Color is coming to U.S. paper money - New designs will start with
$20 bill
ASSOCIATED PRESS
MSNBC
WASHINGTON, Dec. 1, 2002— The last time Andrew Jackson got a makeover,
he ended up with a big head, slightly off-center. This time, he will
get a little color. The most noticeable features of the last redesign
of U.S. currency — the oversized, off-center portraits — produced
all kinds of derisive nicknames: funny money, Monopoly money, cartoon
money.
COLOR IS COMING, and government money makers are hoping for a warmer
reception for the changes. The new $20, with its public unveiling
set for the spring, is supposed to be in circulation as early as next
fall.
Jackson is first in line for a makeover. After the new $20 makes its
debut, the new $50 (Ulysses S. Grant) and the $100s (Benjamin Franklin)
will follow in within 18 months.
In the works is a five-year effort, costing up to $53 million, to
educate people about the changes. An important goal is to help distinguish
between genuine greenbacks and bogus bills.
“If we learned anything from the issuance of the $20 in 1998, it is
that things that we get used to here, because we see it and work on
it, when it is first in the hands of the public it is seen as dramatic,”
said Thomas Ferguson, director of the Bureau of Engraving and Printing.
“Suddenly, we are asking them to accept something else.”
Portrait engraver Thomas Hipschen, who is working on the current redesign,
remembers spending countless hours during the last makeover meticulously
cutting into steel by hand the portraits of Jackson, Franklin and
Grant for the new bills.
Relieved at first when the work was done, he then worried about the
public reaction to the changes.
“You worry about what the press is going to do,” he said. “I have
an old clipping file about all the horrible things they said about
the portraits that I engraved. Some fun things, too.”
Everyone is a critic.
“Well, you are not going to please everybody. This is a situation
where everybody is going to weigh in on it,” Hipschen said. “You really
have to have a thick skin, I think. But I don’t really take it to
heart that much. When my artist friends come back and say, ‘What were
you thinking?’ — that kind of hurts to the quick.
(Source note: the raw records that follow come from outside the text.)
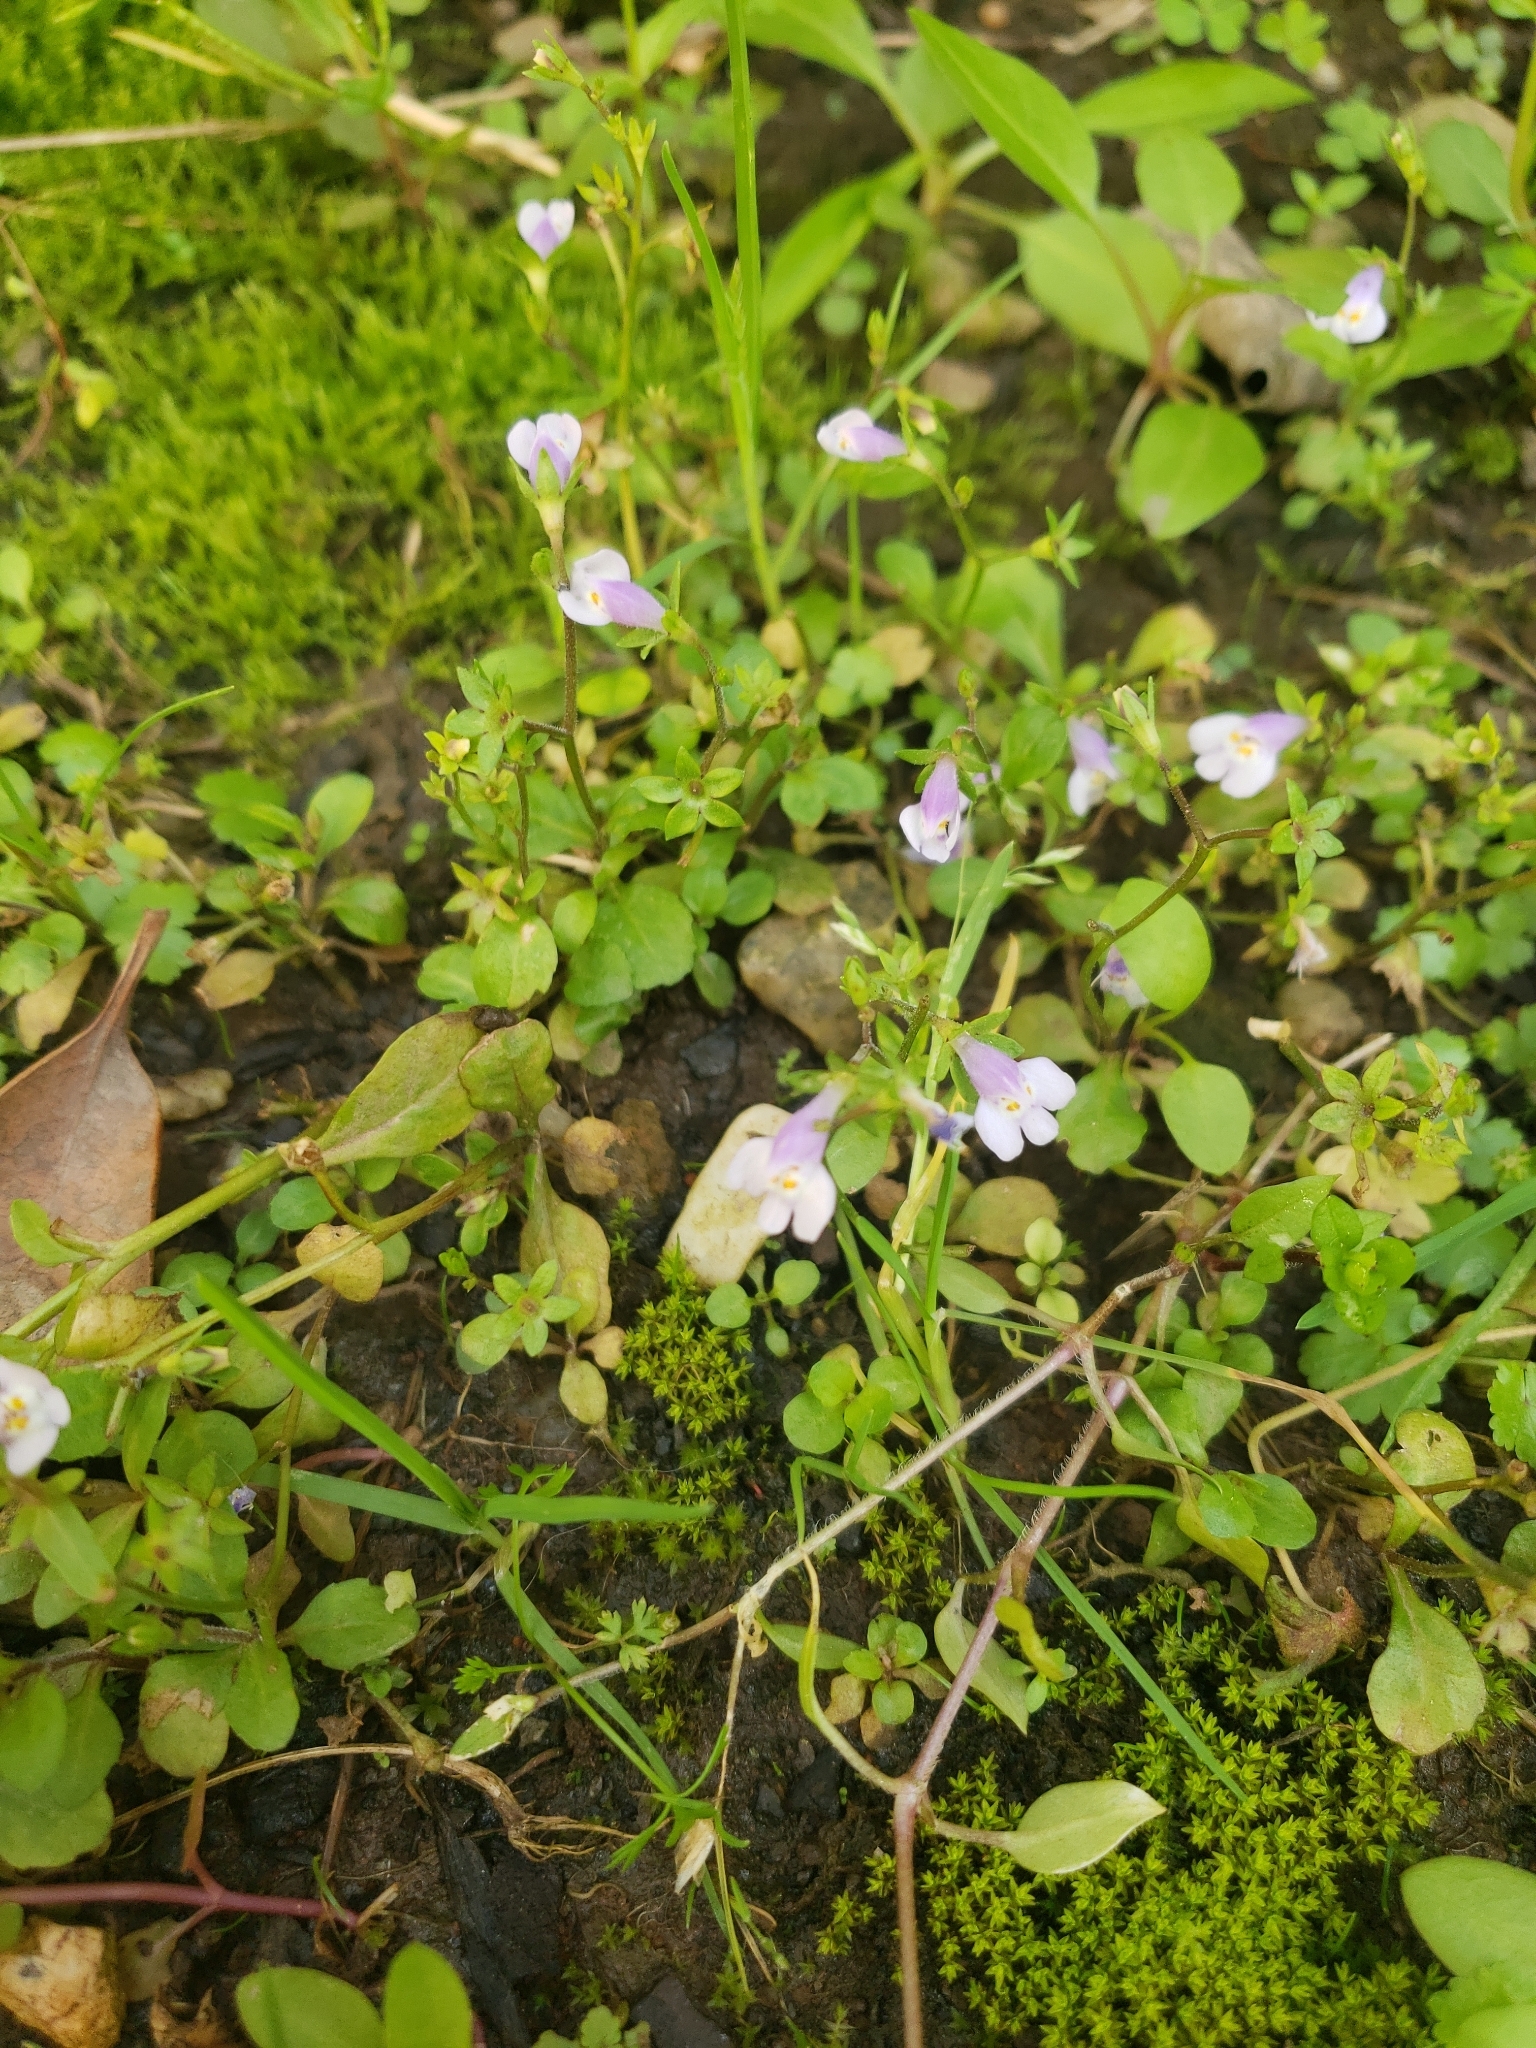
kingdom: Plantae
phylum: Tracheophyta
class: Magnoliopsida
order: Lamiales
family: Mazaceae
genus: Mazus
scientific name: Mazus pumilus
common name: Japanese mazus
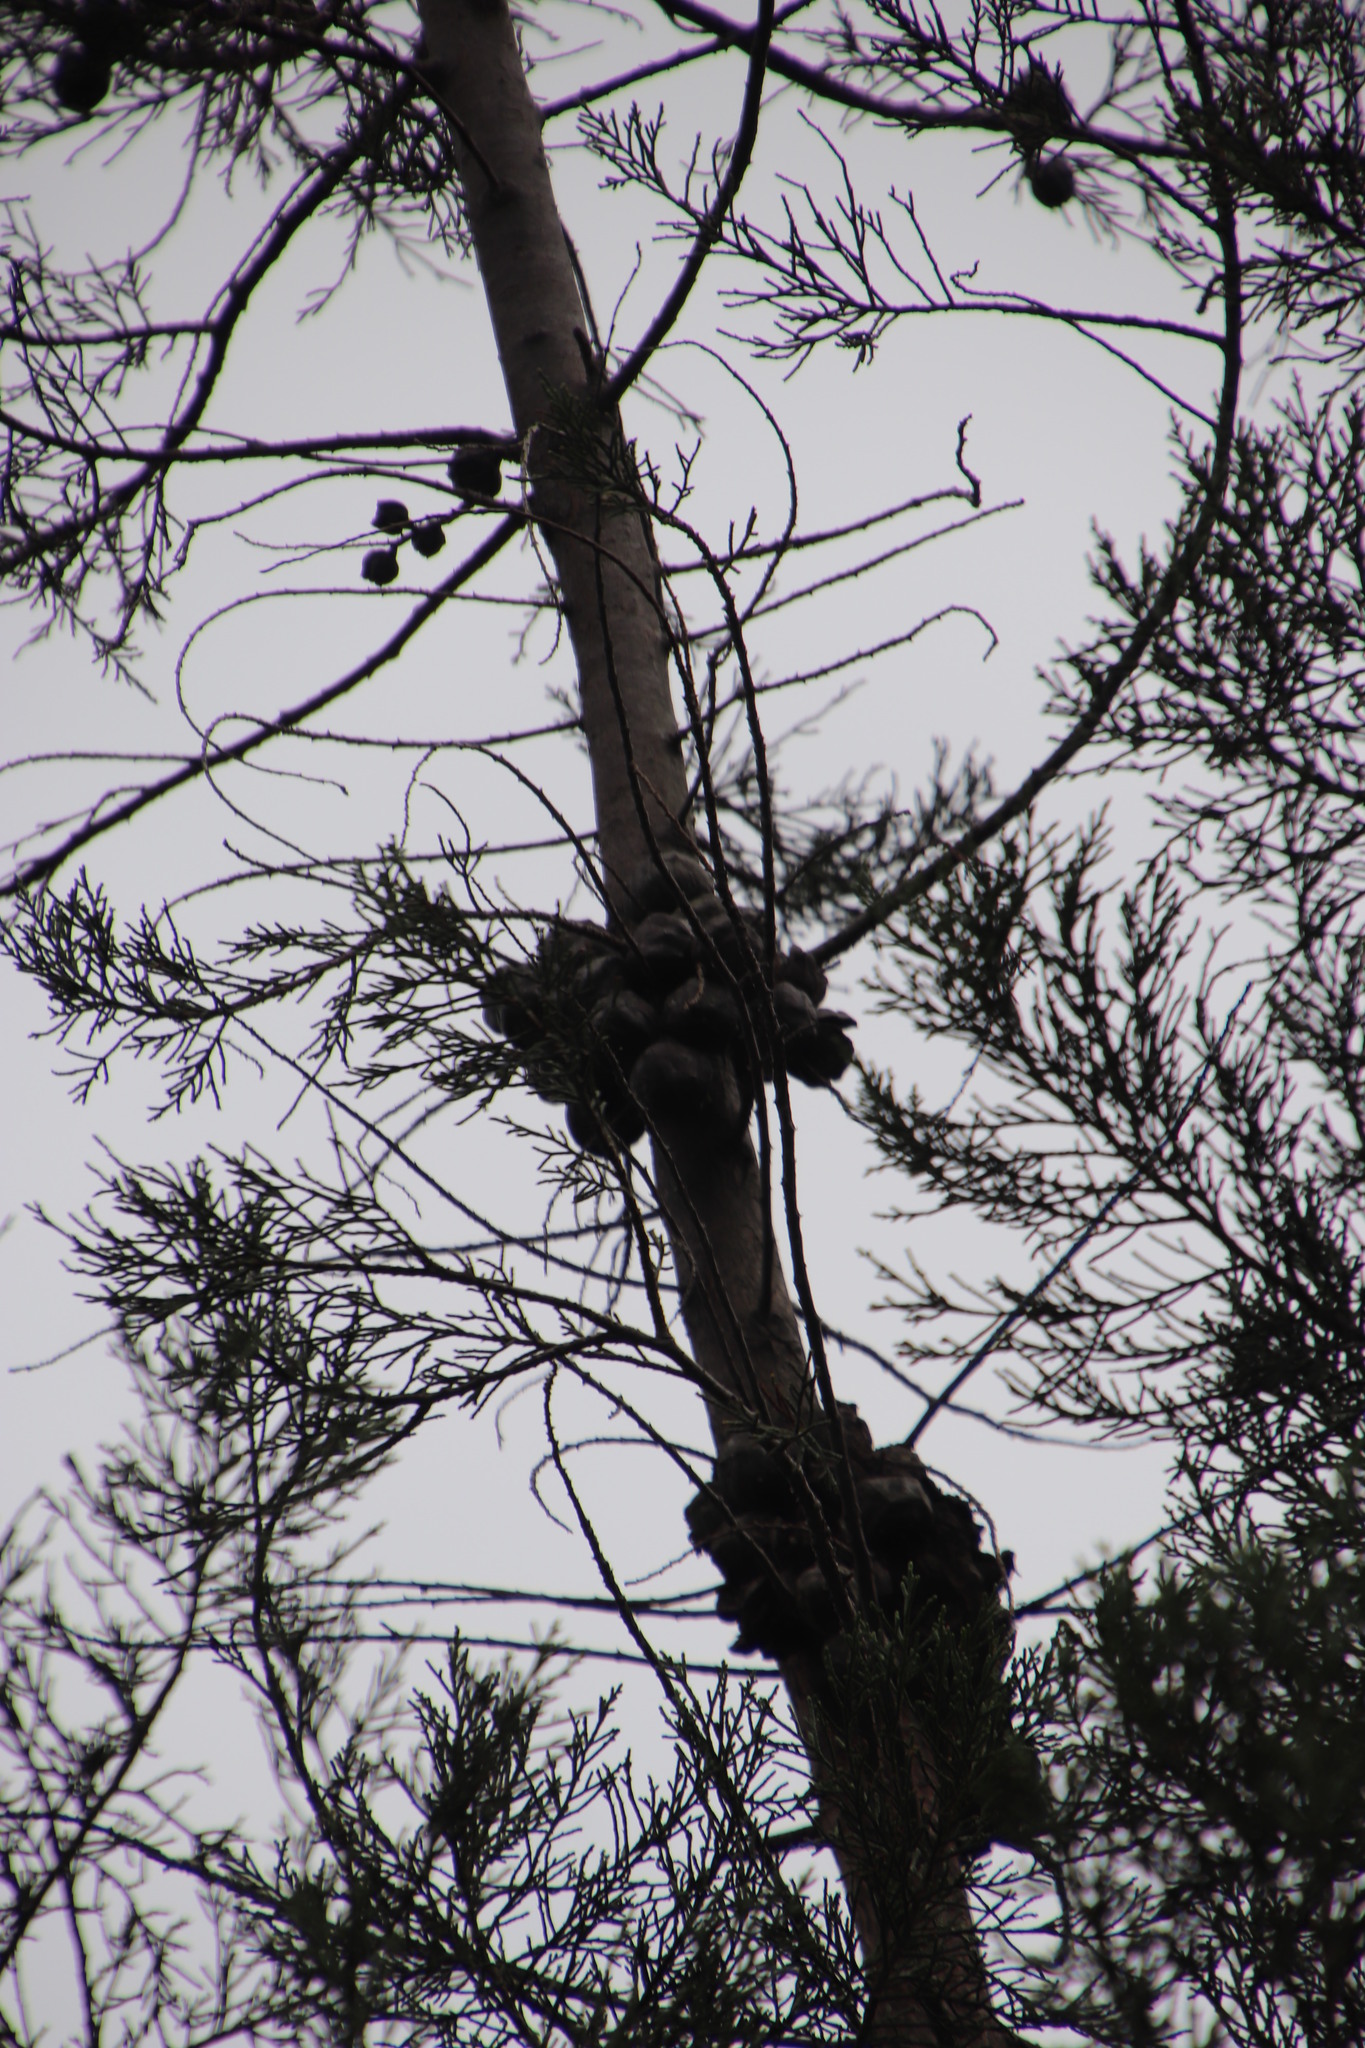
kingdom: Plantae
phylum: Tracheophyta
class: Pinopsida
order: Pinales
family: Cupressaceae
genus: Widdringtonia
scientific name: Widdringtonia nodiflora
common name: Cape cypress
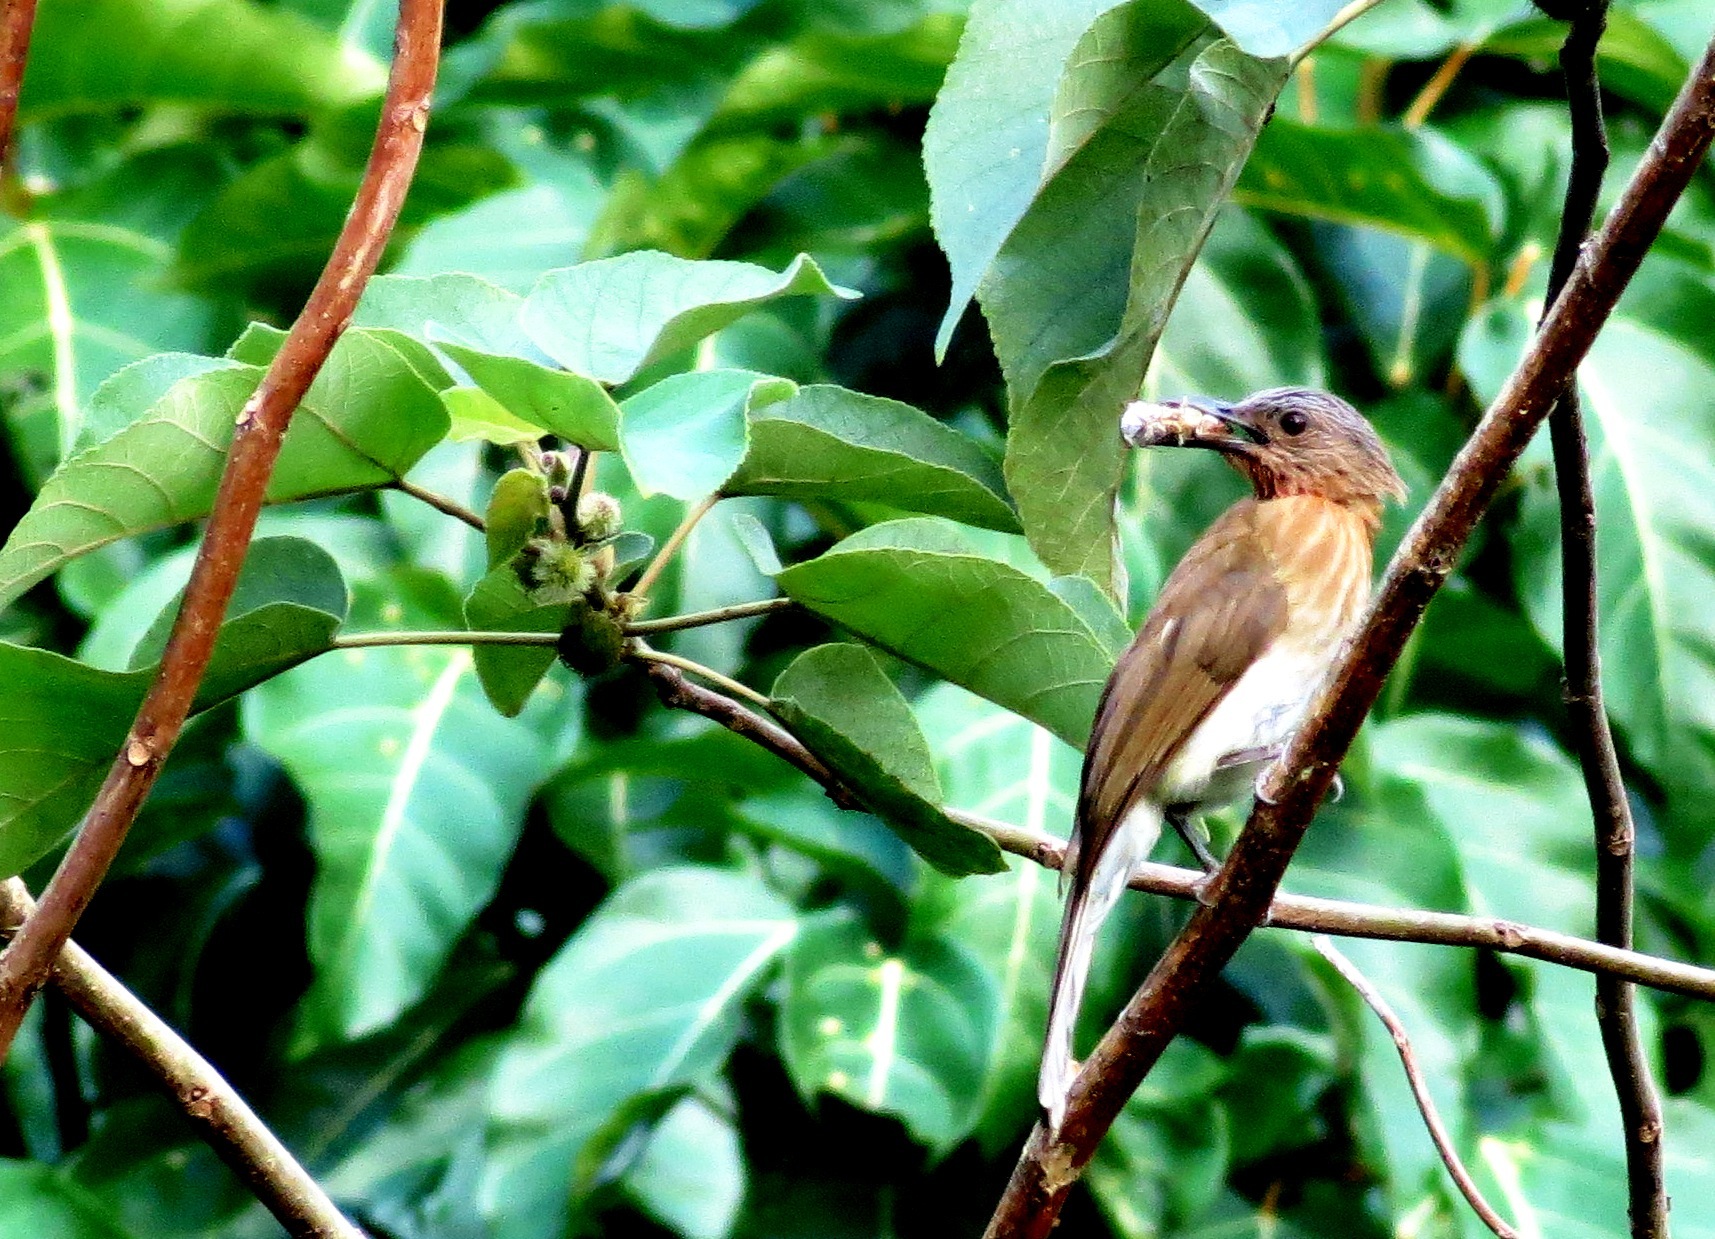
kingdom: Animalia
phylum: Chordata
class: Aves
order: Passeriformes
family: Pycnonotidae
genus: Hypsipetes
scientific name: Hypsipetes philippinus
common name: Philippine bulbul
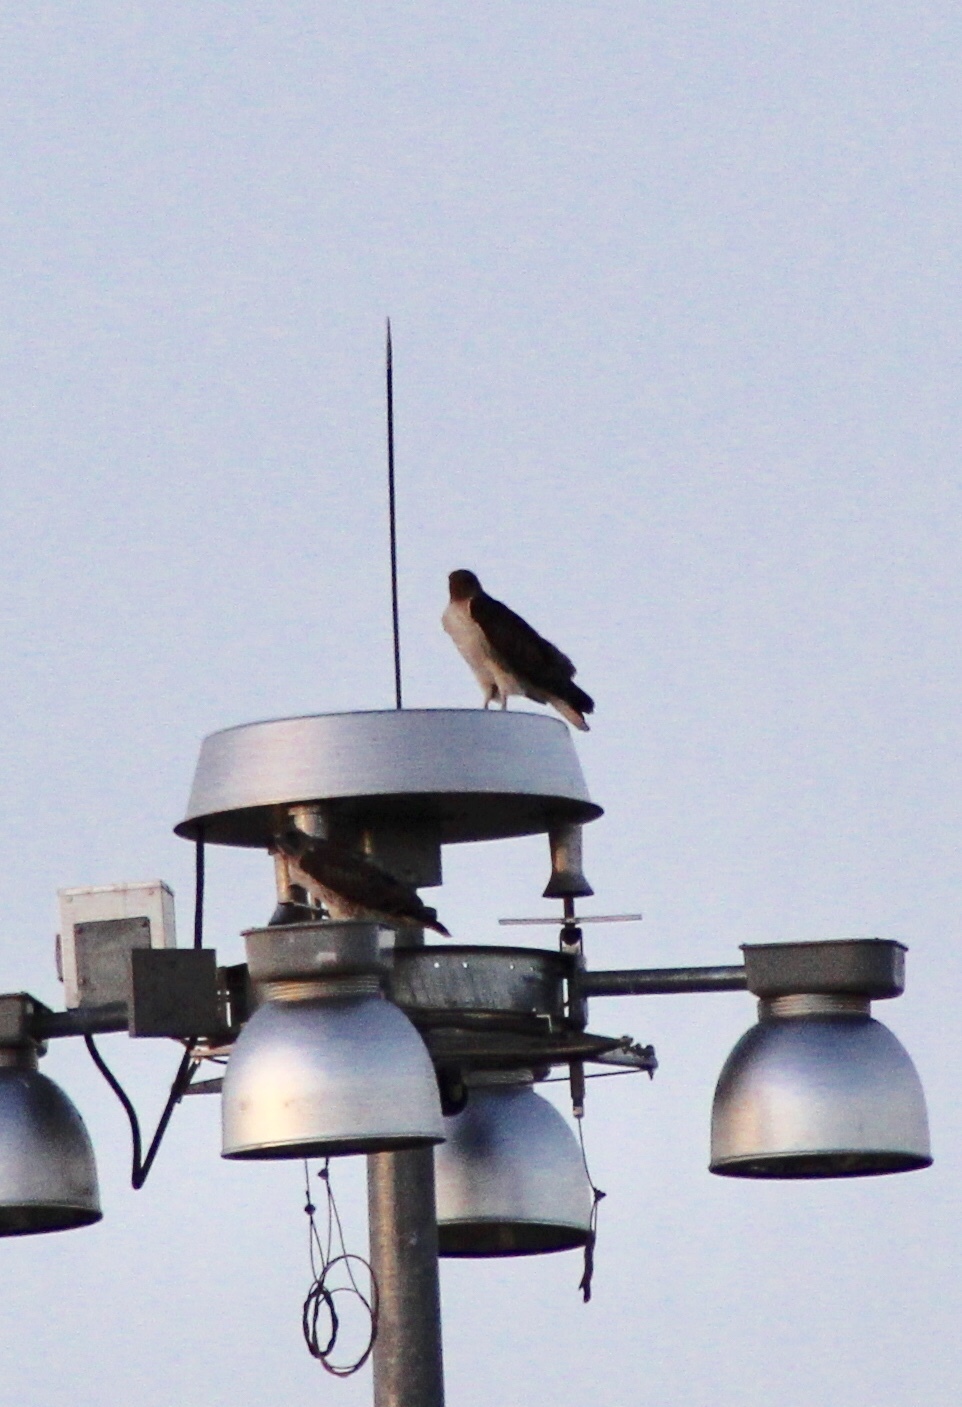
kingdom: Animalia
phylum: Chordata
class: Aves
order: Accipitriformes
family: Accipitridae
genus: Buteo
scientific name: Buteo jamaicensis
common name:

But the general
population, they are going to get on the bandwagon, one way or the
other, and I’m just going to have to live with it.”
TECHNICAL CHALLENGES
To give the new bills color, the bureau has had to buy five printing
presses, to operate in Washington and at a bureau facility in Fort
Worth, Texas. To run the new presses, Ferguson said, some existing
workers are getting trained, and a few new people have been hired.
The Fort Worth plant is being expanded, providing room for the new
presses and space for public tours, he said.
Adding color to the notes is a challenge.
“It is new, and anything that is new provides another opportunity
to do well — or not,” Ferguson said. “There can be color variations
that we wouldn’t get with a single color ink, like when we use black
or green. So there are additional inspection requirements.”
Green and black ink is now used on neutral-colored paper. With the
makeover, color tints will be added in the neutral areas of the note.
Ferguson would not say which colors will be used, but said they will
vary by denomination.
Money makers want the new notes to have an American look and feel,
and not be confused with, for instance, the colorful euro, the paper
currency of the European Union.
“When we look at something as fundamentally revolutionary as adding
color, going from a currency system that has been monochromatic certainly
for all of our lives, our parents’ lives, ... we want to do it in
a responsible way that recognizes that tradition,” Ferguson said.
“So that when people around the world see that first new U.S. $20,
they will know it as a U.S. $20.”
‘CONTINUUM OF DESIGN’
Recent changes in paper money design have been driven by the desire
to thwart high-tech counterfeiters. Over the years, counterfeiters
have graduated from offset printing to increasingly sophisticated
color copiers, computer scanners, color ink jet printers and publishing-grade
software, all readily available.
Some anti-counterfeiting features included in the last redesign will
be retained, the bureau said. They include watermarks that are visible
when held up to a light; embedded security threads that glow a color
when exposed to an ultraviolet light; and minute images, visible with
a magnifying glass, known as microprinting.
The new notes may sport more distinct color-shifting ink. In the last
redesign, color-shifting ink that looks green when viewed straight
on but black at an angle was used in a spot on some notes.
Even after the greenbacks’ last makeover, which started with a revamped
Franklin on the $100 in 1996 and ended with new $5s and $10s in 2000,
some collectors still complained that U.S. currency is boring.
Ferguson has a different take.
“Our notes now, in the highest sense of the word, are utilitarian,”
he said. “U.S. currency is a continuum of design, versus a revolution
of design.”
Under the redesign, the size of the notes will not change and the
same faces will appear on the same bills. But the portraits and buildings
may be presented differently.
Hipschen said if he were king for a day, he would put Duke Ellington
on one of the bills, would replace all the portraits with different
American figures and would make notes longer as they increase in denomination.
“We could have gone where no man had gone before,” he joked.